▸ Exercise aim
Print the data below exactly, but only the lines from the one containing "dedication, that is, Christ" down to the one containing "flow abroad in", inclusive.

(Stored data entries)
= = = =
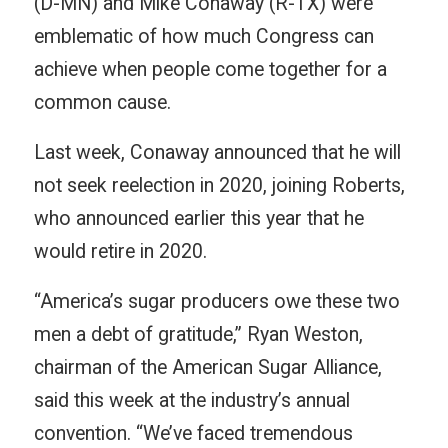
(D-MN) and Mike Conaway (R-TX) were
emblematic of how much Congress can
achieve when people come together for a
common cause.
Last week, Conaway announced that he will
not seek reelection in 2020, joining Roberts,
who announced earlier this year that he
would retire in 2020.
“America’s sugar producers owe these two
men a debt of gratitude,” Ryan Weston,
chairman of the American Sugar Alliance,
said this week at the industry’s annual
convention. “We’ve faced tremendous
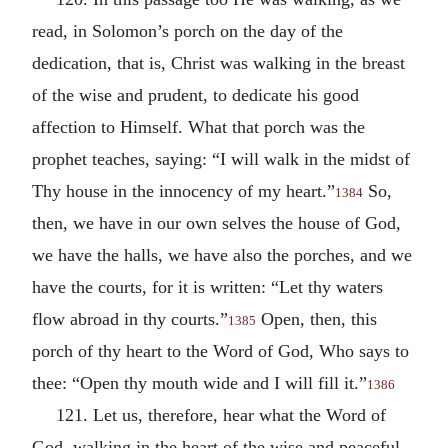
read, in Solomon’s porch on the day of the
dedication, that is, Christ was walking in the breast
of the wise and prudent, to dedicate his good
affection to Himself. What that porch was the
prophet teaches, saying: “I will walk in the midst of
Thy house in the innocency of my heart.”
So,
1384
then, we have in our own selves the house of God,
we have the halls, we have also the porches, and we
have the courts, for it is written: “Let thy waters
flow abroad in thy courts.”
Open, then, this
1385
porch of thy heart to the Word of God, Who says to
thee: “Open thy mouth wide and I will fill it.”
1386
121. Let us, therefore, hear what the Word of
God, walking in the heart of the wise and peaceful,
= = = =
▸ Task result
dedication, that is, Christ was walking in the breast
of the wise and prudent, to dedicate his good
affection to Himself. What that porch was the
prophet teaches, saying: “I will walk in the midst of
Thy house in the innocency of my heart.”
So,
1384
then, we have in our own selves the house of God,
we have the halls, we have also the porches, and we
have the courts, for it is written: “Let thy waters
flow abroad in thy courts.”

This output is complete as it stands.